## Required action
Word for word, and without a single picture, repeat the entries.

## Given records
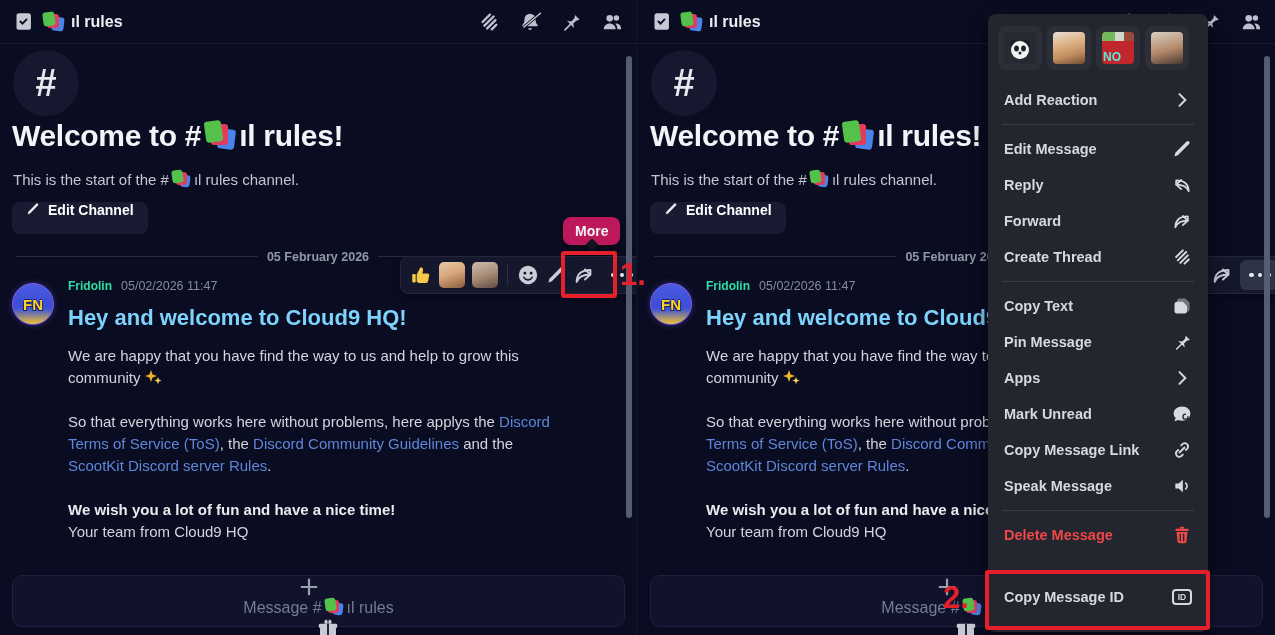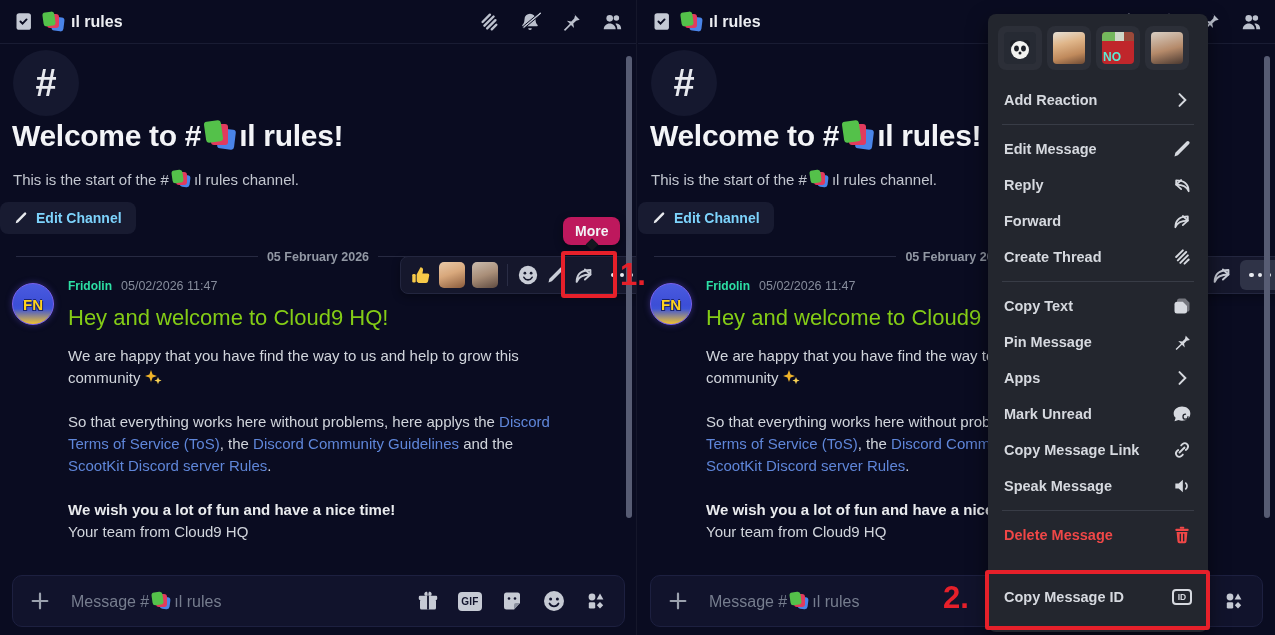--- a/index.html
+++ b/index.html
@@ -24,35 +24,35 @@
   .emoji-books .eb-b{left:42%;top:28%;width:55%;height:68%;background:#4a84e8;transform:rotate(7deg);}
   .emoji-books .eb-r{left:20%;top:12%;width:57%;height:72%;background:#e23b5e;transform:rotate(0deg);}
   .emoji-books .eb-g{left:0;top:0;width:57%;height:72%;background:#54c14a;transform:rotate(-8deg);}
   .emoji-lg{width:30px;height:29px;margin:0 4px;vertical-align:-4px;}
   .emoji-sm{width:19px;height:18px;margin:0 3px;vertical-align:-3px;}
 
   
   .hash-circle{position:absolute;left:13px;top:50px;width:66px;height:66px;border-radius:50%;background:#15182f;display:flex;align-items:center;justify-content:center;color:#e7e9ee;font-size:38px;font-weight:700;}
   .h1{position:absolute;left:12px;top:119px;color:#f3f4f7;font-size:30px;font-weight:800;letter-spacing:-.3px;white-space:nowrap;}
   .sub{position:absolute;left:13px;top:170px;color:#c2c6cf;font-size:15px;white-space:nowrap;}
-  .edit-btn{position:absolute;left:0;top:202px;height:32px;display:flex;align-items:center;gap:8px;padding:0 14px;background:#181b31;border:none;border-radius:8px;color:#7dd3fc;font-size:14px;font-weight:700;cursor:pointer;}
+  .edit-btn{position:absolute;left:12px;top:202px;height:32px;display:flex;align-items:flex-start;gap:8px;padding:0 14px;background:#181b31;border:none;border-radius:8px;color:#ffffff;font-size:14px;font-weight:700;cursor:pointer;}
   .edit-btn svg{width:14px;height:14px;color:#e8eaee;}
 
   
   .date-div{position:absolute;left:16px;right:16px;top:248px;height:17px;display:flex;align-items:center;}
   .date-div .line{flex:1;height:1px;background:#272a42;}
   .date-div .dtxt{padding:0 9px;color:#9298a4;font-size:12.5px;font-weight:700;}
 
   
   .avatar{position:absolute;left:12px;top:283px;width:42px;height:42px;border-radius:50%;background:linear-gradient(180deg,#4a5be0 0%,#3c4ed6 52%,#3d54d8 62%,#f0c330 100%);border:1px solid #7a62f0;box-shadow:0 0 6px #5a48c880;display:flex;align-items:center;justify-content:center;}
   .avatar span{color:#ffd21e;font-size:15px;font-weight:900;text-shadow:-1px 1px 0 #1b2470,1px 1px 0 #1b2470,0 -1px 0 #1b2470;}
   .msg-name-row{position:absolute;left:68px;top:279px;display:flex;align-items:baseline;gap:9px;}
   .uname{color:#2de0a5;font-size:12px;font-weight:700;}
   .tstamp{color:#868c9b;font-size:12.5px;}
-  .msg-h{position:absolute;left:68px;top:305px;color:#84cc16;font-size:22px;font-weight:400;}
+  .msg-h{position:absolute;left:68px;top:305px;color:#7dd3fc;font-size:22px;font-weight:700;}
   .msg-body{position:absolute;left:68px;top:345px;width:500px;color:#d1d5dc;font-size:15px;line-height:22px;}
   .msg-body p{margin:0 0 22px 0;}
   .msg-body .b{font-weight:700;color:#e9ebee;margin-bottom:0;}
   .msg-body a{color:#5f86d9;text-decoration:none;}
   .sparkle{display:inline-block;vertical-align:-3px;}
 
   
   .hover-tb{position:absolute;left:400px;top:256px;height:38px;display:flex;align-items:center;gap:7px;padding:0 8px;background:#15172c;border:1px solid #23263f;border-radius:8px;box-shadow:0 3px 8px #00000055;}
   .hover-tb .sep{width:1px;height:22px;background:#2a2d45;margin:0 2px;}
   .tbtn{display:flex;align-items:center;justify-content:center;background:none;border:none;padding:0;cursor:pointer;color:#c9cdd7;}
@@ -61,21 +61,21 @@
   .face2{background:linear-gradient(160deg,#cabcae 0%,#a98e78 50%,#5e4a40 100%);}
   .dots-btn{width:40px;height:30px;border-radius:6px;display:flex;align-items:center;justify-content:center;gap:4px;}
   .dots-btn.active{background:#2f3347;}
   .dots-btn b{width:4.6px;height:4.6px;border-radius:50%;background:#e8eaef;}
 
   
   .tooltip{position:absolute;left:563px;top:217px;background:#be185d;border-radius:8px;padding:6px 12px;color:#f2f3f6;font-size:14px;font-weight:700;box-shadow:0 3px 8px #00000066;z-index:30;}
   .tooltip:after{content:"";position:absolute;left:50%;bottom:-4px;width:9px;height:9px;background:#14161f;transform:translateX(-50%) rotate(45deg);}
 
   
-  .composer{position:absolute;left:12px;top:575px;width:613px;height:52px;background:#11132c;border:1px solid #1d2040;border-radius:10px;display:flex;align-items:center;padding:0 16px;}
+  .composer{position:absolute;left:12px;top:575px;width:613px;height:52px;background:#11132c;border:1px solid #1d2040;border-radius:10px;display:flex;align-items:center;padding:0 16px;flex-direction:column;}
   .composer .plus{width:22px;height:22px;color:#9ba1ae;margin-right:20px;}
   .composer .ph{color:#767d8e;font-size:16px;white-space:nowrap;}
   .c-spacer{flex:1;}
   .c-ic{width:24px;height:24px;color:#c6cad4;margin-left:18px;display:flex;align-items:center;justify-content:flex-start;}
   .gifbadge{width:26px;height:19px;background:#c6cad4;border-radius:4px;color:#11132c;font-size:10px;font-weight:900;display:flex;align-items:center;justify-content:center;letter-spacing:.2px;}
 
   .scroll-thumb{position:absolute;left:626px;top:56px;width:6px;height:462px;border-radius:3px;background:#575c73;}
 
   
   .ctx-menu{position:absolute;left:988px;top:14px;width:220px;height:618px;background:#23262e;border-radius:8px;box-shadow:0 8px 20px #00000088;z-index:40;padding:10px 8px;}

## Exercise solution
--- a/index.html
+++ b/index.html
@@ -24,35 +24,35 @@
   .emoji-books .eb-b{left:42%;top:28%;width:55%;height:68%;background:#4a84e8;transform:rotate(7deg);}
   .emoji-books .eb-r{left:20%;top:12%;width:57%;height:72%;background:#e23b5e;transform:rotate(0deg);}
   .emoji-books .eb-g{left:0;top:0;width:57%;height:72%;background:#54c14a;transform:rotate(-8deg);}
   .emoji-lg{width:30px;height:29px;margin:0 4px;vertical-align:-4px;}
   .emoji-sm{width:19px;height:18px;margin:0 3px;vertical-align:-3px;}
 
   
   .hash-circle{position:absolute;left:13px;top:50px;width:66px;height:66px;border-radius:50%;background:#15182f;display:flex;align-items:center;justify-content:center;color:#e7e9ee;font-size:38px;font-weight:700;}
   .h1{position:absolute;left:12px;top:119px;color:#f3f4f7;font-size:30px;font-weight:800;letter-spacing:-.3px;white-space:nowrap;}
   .sub{position:absolute;left:13px;top:170px;color:#c2c6cf;font-size:15px;white-space:nowrap;}
-  .edit-btn{position:absolute;left:0;top:202px;height:32px;display:flex;align-items:center;gap:8px;padding:0 14px;background:#181b31;border:none;border-radius:8px;color:#7dd3fc;font-size:14px;font-weight:700;cursor:pointer;}
+  .edit-btn{position:absolute;left:12px;top:202px;height:32px;display:flex;align-items:flex-start;gap:8px;padding:0 14px;background:#181b31;border:none;border-radius:8px;color:#ffffff;font-size:14px;font-weight:700;cursor:pointer;}
   .edit-btn svg{width:14px;height:14px;color:#e8eaee;}
 
   
   .date-div{position:absolute;left:16px;right:16px;top:248px;height:17px;display:flex;align-items:center;}
   .date-div .line{flex:1;height:1px;background:#272a42;}
   .date-div .dtxt{padding:0 9px;color:#9298a4;font-size:12.5px;font-weight:700;}
 
   
   .avatar{position:absolute;left:12px;top:283px;width:42px;height:42px;border-radius:50%;background:linear-gradient(180deg,#4a5be0 0%,#3c4ed6 52%,#3d54d8 62%,#f0c330 100%);border:1px solid #7a62f0;box-shadow:0 0 6px #5a48c880;display:flex;align-items:center;justify-content:center;}
   .avatar span{color:#ffd21e;font-size:15px;font-weight:900;text-shadow:-1px 1px 0 #1b2470,1px 1px 0 #1b2470,0 -1px 0 #1b2470;}
   .msg-name-row{position:absolute;left:68px;top:279px;display:flex;align-items:baseline;gap:9px;}
   .uname{color:#2de0a5;font-size:12px;font-weight:700;}
   .tstamp{color:#868c9b;font-size:12.5px;}
-  .msg-h{position:absolute;left:68px;top:305px;color:#84cc16;font-size:22px;font-weight:400;}
+  .msg-h{position:absolute;left:68px;top:305px;color:#7dd3fc;font-size:22px;font-weight:700;}
   .msg-body{position:absolute;left:68px;top:345px;width:500px;color:#d1d5dc;font-size:15px;line-height:22px;}
   .msg-body p{margin:0 0 22px 0;}
   .msg-body .b{font-weight:700;color:#e9ebee;margin-bottom:0;}
   .msg-body a{color:#5f86d9;text-decoration:none;}
   .sparkle{display:inline-block;vertical-align:-3px;}
 
   
   .hover-tb{position:absolute;left:400px;top:256px;height:38px;display:flex;align-items:center;gap:7px;padding:0 8px;background:#15172c;border:1px solid #23263f;border-radius:8px;box-shadow:0 3px 8px #00000055;}
   .hover-tb .sep{width:1px;height:22px;background:#2a2d45;margin:0 2px;}
   .tbtn{display:flex;align-items:center;justify-content:center;background:none;border:none;padding:0;cursor:pointer;color:#c9cdd7;}
@@ -61,21 +61,21 @@
   .face2{background:linear-gradient(160deg,#cabcae 0%,#a98e78 50%,#5e4a40 100%);}
   .dots-btn{width:40px;height:30px;border-radius:6px;display:flex;align-items:center;justify-content:center;gap:4px;}
   .dots-btn.active{background:#2f3347;}
   .dots-btn b{width:4.6px;height:4.6px;border-radius:50%;background:#e8eaef;}
 
   
   .tooltip{position:absolute;left:563px;top:217px;background:#be185d;border-radius:8px;padding:6px 12px;color:#f2f3f6;font-size:14px;font-weight:700;box-shadow:0 3px 8px #00000066;z-index:30;}
   .tooltip:after{content:"";position:absolute;left:50%;bottom:-4px;width:9px;height:9px;background:#14161f;transform:translateX(-50%) rotate(45deg);}
 
   
-  .composer{position:absolute;left:12px;top:575px;width:613px;height:52px;background:#11132c;border:1px solid #1d2040;border-radius:10px;display:flex;align-items:center;padding:0 16px;}
+  .composer{position:absolute;left:12px;top:575px;width:613px;height:52px;background:#11132c;border:1px solid #1d2040;border-radius:10px;display:flex;align-items:center;padding:0 16px;flex-direction:column;}
   .composer .plus{width:22px;height:22px;color:#9ba1ae;margin-right:20px;}
   .composer .ph{color:#767d8e;font-size:16px;white-space:nowrap;}
   .c-spacer{flex:1;}
   .c-ic{width:24px;height:24px;color:#c6cad4;margin-left:18px;display:flex;align-items:center;justify-content:flex-start;}
   .gifbadge{width:26px;height:19px;background:#c6cad4;border-radius:4px;color:#11132c;font-size:10px;font-weight:900;display:flex;align-items:center;justify-content:center;letter-spacing:.2px;}
 
   .scroll-thumb{position:absolute;left:626px;top:56px;width:6px;height:462px;border-radius:3px;background:#575c73;}
 
   
   .ctx-menu{position:absolute;left:988px;top:14px;width:220px;height:618px;background:#23262e;border-radius:8px;box-shadow:0 8px 20px #00000088;z-index:40;padding:10px 8px;}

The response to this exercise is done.